The issue is not to oppose trade and food security, but to discuss which trade rules are decreasing or increasing food security. It is about the priorities given to agriculture and trade policies. Trade should be put at its right place, not more, not less.
The fact is that the present international trade rules (GATT agreement signed in Marrakech, 1994) have failed. They have been formatting the agriculture policies of all WTO members from the 90es. Priority was given to the “competitiveness on international markets”, as we could see for example with the evolution of the European agriculture policy. To import more (the WTO rules impose to import at least 5% of consumption of each agricultural product, even if the country has surpluses), to export more was the new trend.
Food security should be the first priority of any agriculture policy. If it relies very much on import/export, it is vulnerable and can be put in danger in case of crisis. It is not the same to have food available coming from far away or coming from the region. The globalization of agricultural markets with the present international trade rules is working against food security because it is increasing dependency of people, regions, countries on international trade.
By putting all farmers competing on a global market, the present WTO rules put prices at the level of the lowest costs of production , or at the level of prices artificially low because of subsidies, and excludes many farmers from their own local/regional market. As we can see for example with the export of EU milk powder , chicken, grain,… ruining production capacities in Africa.
The WTO rules allow rich countries to continue their dumping: they just moved from export subsidies to direct decoupled subsidies put in a “green” box, which is nothing else as the whitewashing of dumping.

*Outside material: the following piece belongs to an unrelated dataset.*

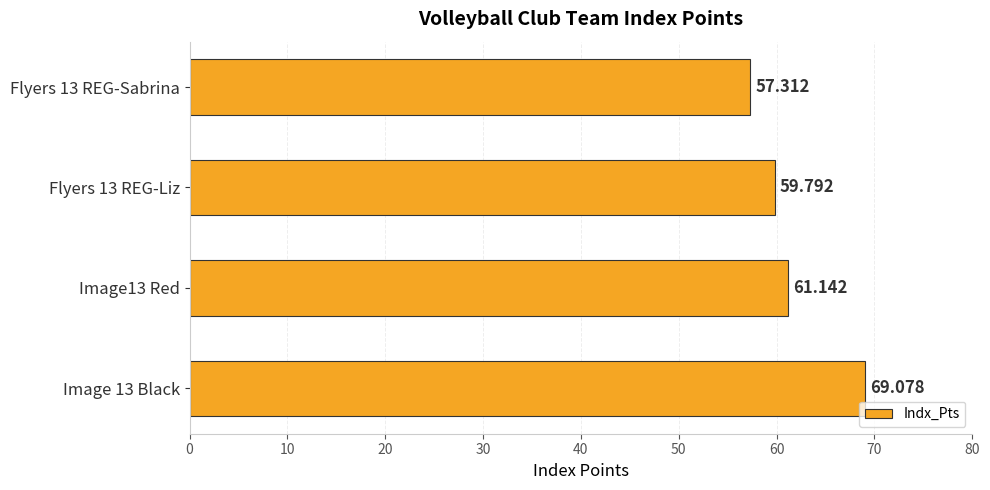

How many data points are less than 61?

2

The abandonment of supply management policies, of public grain reserves and the financiarisation of agricultural markets have increased the volatility of agricultural prices, which is destabilizing agriculture and food security. When food prices are going suddenly up as in 2008, it is dramatic for rural and urban poors.
Indeed the WTO rules and the “Free” Trade Agreements (“F”TAs) have not only decreased food security or made it relying too much on import/export, they have decreased the capacities of the countries to develop appropriate policies for their food security. They have decreased food sovereignty. Power has moved to international companies benefiting first of international trade and using the huge differences in production costs, labour cost, environmental costs, and taxes.

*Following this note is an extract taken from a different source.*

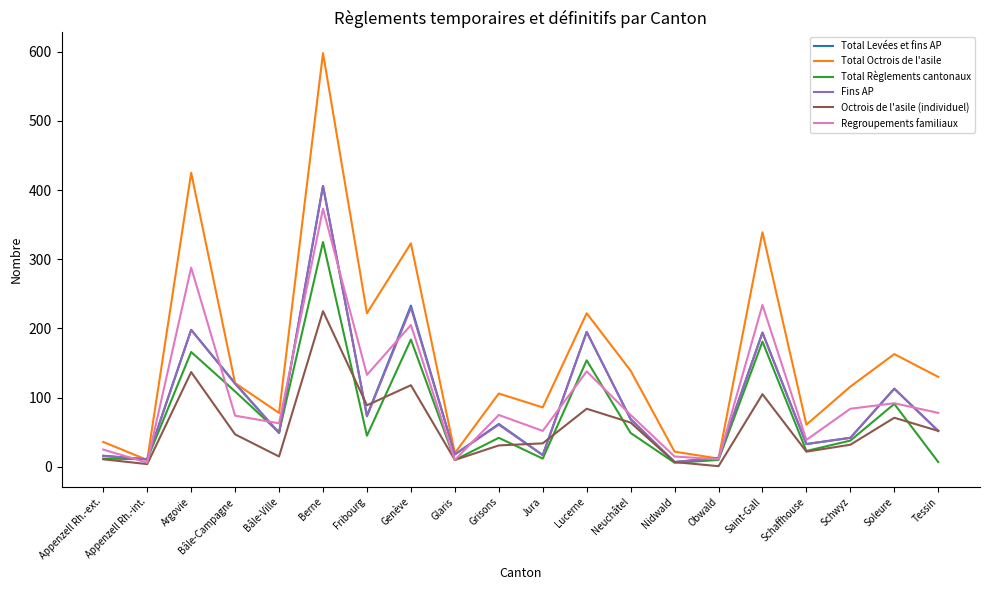

How many series are shown in this chart?

6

2. What is your knowledge and experience with creating coherence between food security measures and trade rules? Can rights-based approaches play a role?
To create coherence between food security and trade rules, we have to change the present international trade rules and FTAs. There is no stable food security without food sovereignty. We need new trade rules based on the right of food sovereignty, which should be recognized at UNO.

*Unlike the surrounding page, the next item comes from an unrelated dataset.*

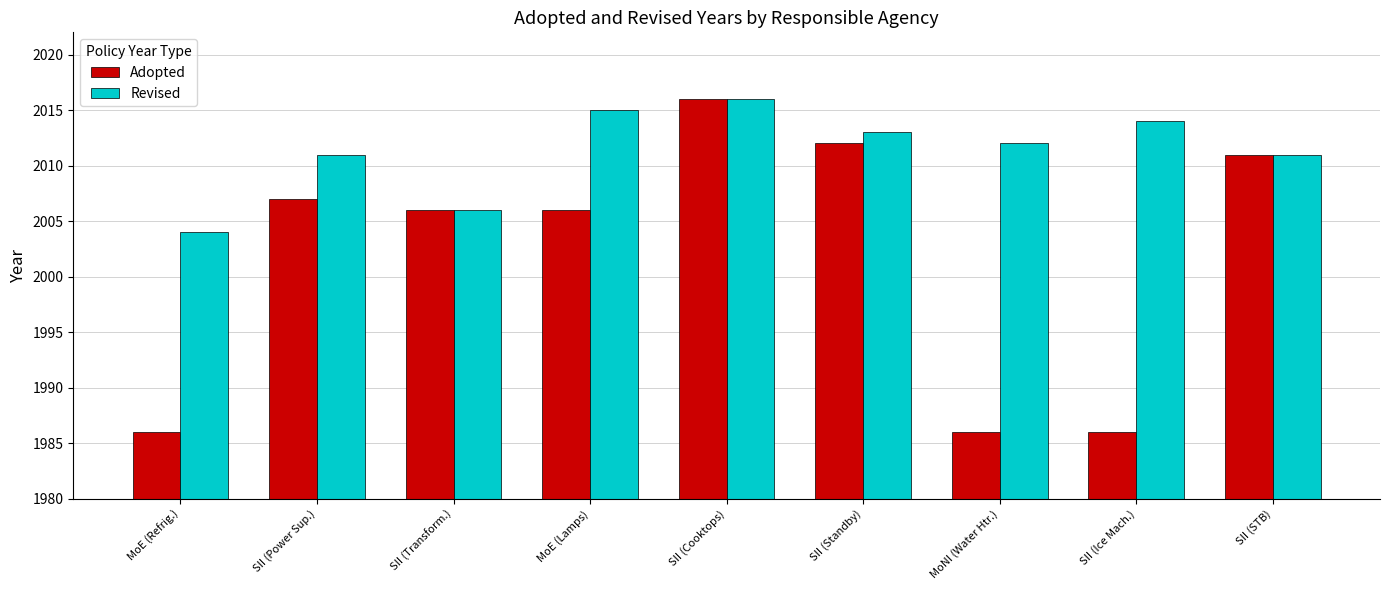

The value of Adopted at SII (Cooktops) is 2016. True or false?

True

Michel Buisson has developed a detailed proposal to be discussed (book in French: “conquérir la souveraineté alimentaire” http://www.editions-harmattan.fr/index.asp?navig=catalogue&obj=livre&no=41507)
Food sovereignty will deliver other priorities to agricultural policies and give new space to agricultural policies, putting trade at its right (still important) place. Countries or regional unions of countries would have the right to define their own agriculture policies, with a ban of any form of dumping regarding third countries (export at price below the production costs of exporting country).
For achieving food security, the priority of any agriculture policy should be to feed the population first with local/regional products and no more import/export. This would also respond to the climate and energy challenges by limiting transport on long distances. Trade remains important between regions/countries with surpluses (especially for grain) and regions/countries with deficit, but also to exchange specific products. Each region has specific products to exchange with other regions. To stabilize agricultural prices, markets should be organized, with the constitution of public grain reserves.
3. How can a food security strategy, including components that explicitly support small-scale farmers in agro-biodiverse settings, be implemented in ways that might be compatible with a global market-based approach to food security?
I agree with JM Boussard. It is impossible in the present WTO/”F”TAs framework. CFS report 2011 on price volatility and food security, reports of Olivier De Schutter UNO, FAO A.Sarris proposals of June 2009,….. demonstrate that the WTO trade rules of 1994 and the “liberalization “ of agriculture markets have failed to achieve food security; they have made the situation worse. And they increased other problems like climate change, biodiversity erosion, energy consumption.
We need a new approach, a new paradigm, new priorities which benefit populations instead of a few companies. Let us develop a local market-based approach to food security, keeping international trade at its right place.